[Start of Attachment]

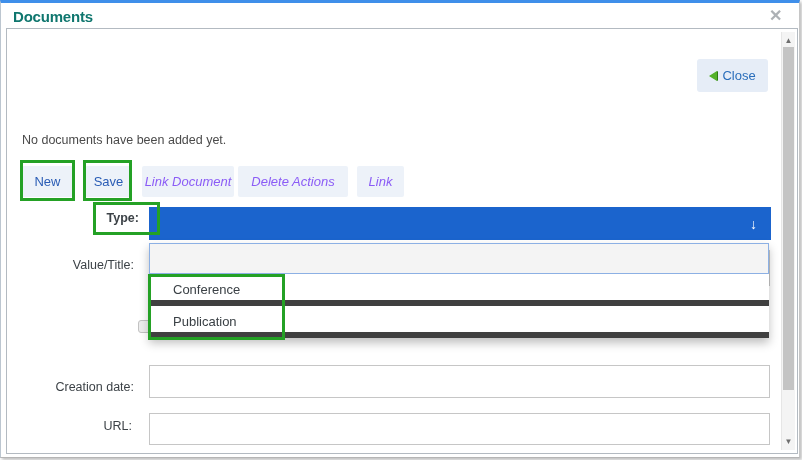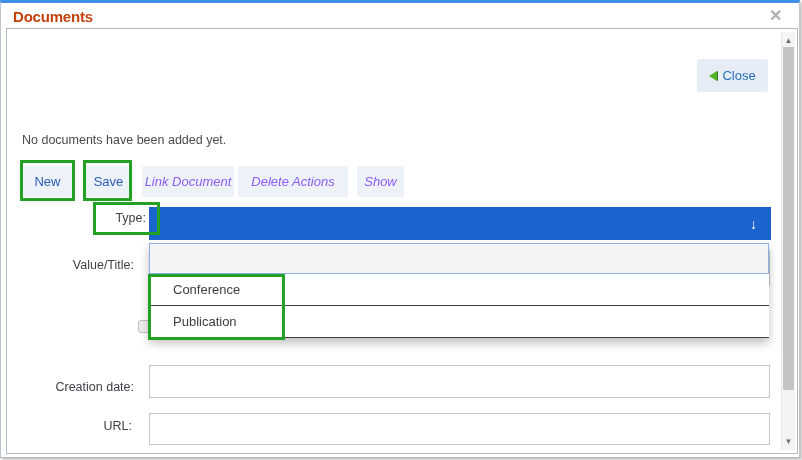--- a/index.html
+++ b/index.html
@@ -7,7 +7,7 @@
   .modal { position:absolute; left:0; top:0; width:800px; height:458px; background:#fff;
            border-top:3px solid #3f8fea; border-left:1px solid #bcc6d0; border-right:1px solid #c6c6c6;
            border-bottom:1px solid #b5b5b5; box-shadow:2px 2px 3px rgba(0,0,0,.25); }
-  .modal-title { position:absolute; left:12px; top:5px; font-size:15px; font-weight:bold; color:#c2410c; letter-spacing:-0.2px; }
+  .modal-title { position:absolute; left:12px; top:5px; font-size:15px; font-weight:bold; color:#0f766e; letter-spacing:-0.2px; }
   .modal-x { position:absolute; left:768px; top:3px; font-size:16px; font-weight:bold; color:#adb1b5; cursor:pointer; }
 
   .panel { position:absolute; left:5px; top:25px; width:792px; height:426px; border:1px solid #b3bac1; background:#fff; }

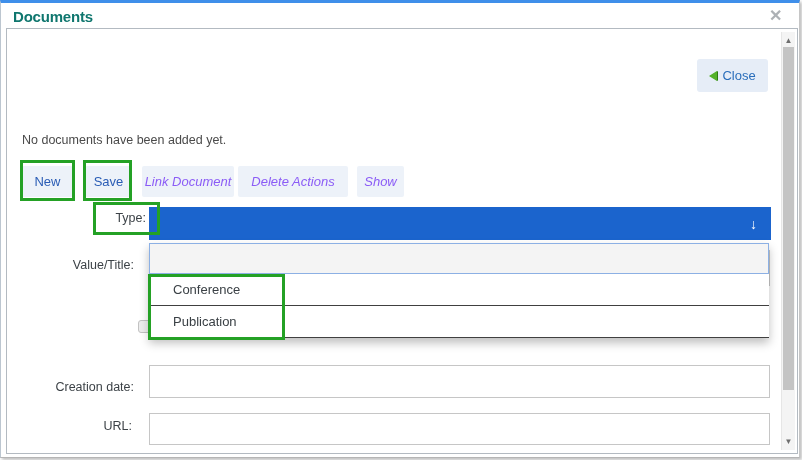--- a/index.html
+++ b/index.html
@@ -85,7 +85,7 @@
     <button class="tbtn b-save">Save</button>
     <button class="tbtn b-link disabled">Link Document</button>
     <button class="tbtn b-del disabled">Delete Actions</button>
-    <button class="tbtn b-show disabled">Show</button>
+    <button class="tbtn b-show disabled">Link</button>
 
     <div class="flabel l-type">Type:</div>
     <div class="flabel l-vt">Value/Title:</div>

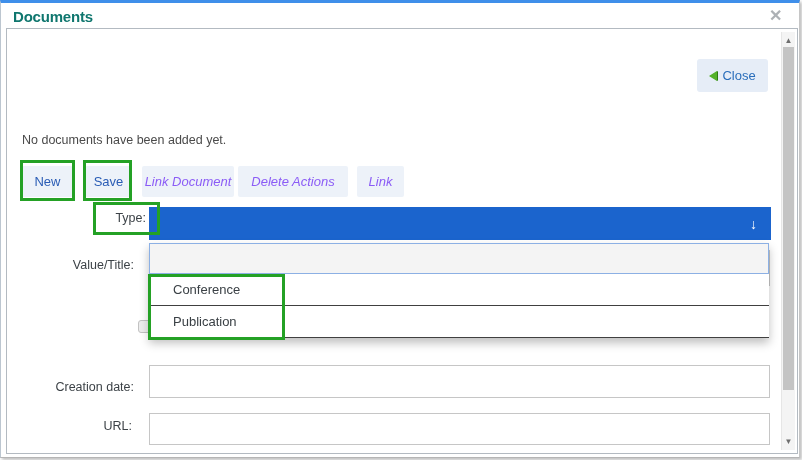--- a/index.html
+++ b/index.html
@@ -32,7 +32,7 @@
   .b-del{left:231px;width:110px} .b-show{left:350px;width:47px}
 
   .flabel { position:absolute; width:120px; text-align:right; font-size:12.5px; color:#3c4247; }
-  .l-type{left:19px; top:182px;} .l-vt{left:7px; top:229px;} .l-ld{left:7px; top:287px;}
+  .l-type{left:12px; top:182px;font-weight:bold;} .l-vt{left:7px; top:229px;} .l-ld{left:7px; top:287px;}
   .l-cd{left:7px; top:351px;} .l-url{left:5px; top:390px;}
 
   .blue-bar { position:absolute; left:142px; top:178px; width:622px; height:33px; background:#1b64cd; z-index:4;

[End of Attachment]

## About this task
Would you transcribe each of the entries exactly, skipping the pictures?

## Exercise solution
--- a/index.html
+++ b/index.html
@@ -7,7 +7,7 @@
   .modal { position:absolute; left:0; top:0; width:800px; height:458px; background:#fff;
            border-top:3px solid #3f8fea; border-left:1px solid #bcc6d0; border-right:1px solid #c6c6c6;
            border-bottom:1px solid #b5b5b5; box-shadow:2px 2px 3px rgba(0,0,0,.25); }
-  .modal-title { position:absolute; left:12px; top:5px; font-size:15px; font-weight:bold; color:#c2410c; letter-spacing:-0.2px; }
+  .modal-title { position:absolute; left:12px; top:5px; font-size:15px; font-weight:bold; color:#0f766e; letter-spacing:-0.2px; }
   .modal-x { position:absolute; left:768px; top:3px; font-size:16px; font-weight:bold; color:#adb1b5; cursor:pointer; }
 
   .panel { position:absolute; left:5px; top:25px; width:792px; height:426px; border:1px solid #b3bac1; background:#fff; }

--- a/index.html
+++ b/index.html
@@ -85,7 +85,7 @@
     <button class="tbtn b-save">Save</button>
     <button class="tbtn b-link disabled">Link Document</button>
     <button class="tbtn b-del disabled">Delete Actions</button>
-    <button class="tbtn b-show disabled">Show</button>
+    <button class="tbtn b-show disabled">Link</button>
 
     <div class="flabel l-type">Type:</div>
     <div class="flabel l-vt">Value/Title:</div>

--- a/index.html
+++ b/index.html
@@ -32,7 +32,7 @@
   .b-del{left:231px;width:110px} .b-show{left:350px;width:47px}
 
   .flabel { position:absolute; width:120px; text-align:right; font-size:12.5px; color:#3c4247; }
-  .l-type{left:19px; top:182px;} .l-vt{left:7px; top:229px;} .l-ld{left:7px; top:287px;}
+  .l-type{left:12px; top:182px;font-weight:bold;} .l-vt{left:7px; top:229px;} .l-ld{left:7px; top:287px;}
   .l-cd{left:7px; top:351px;} .l-url{left:5px; top:390px;}
 
   .blue-bar { position:absolute; left:142px; top:178px; width:622px; height:33px; background:#1b64cd; z-index:4;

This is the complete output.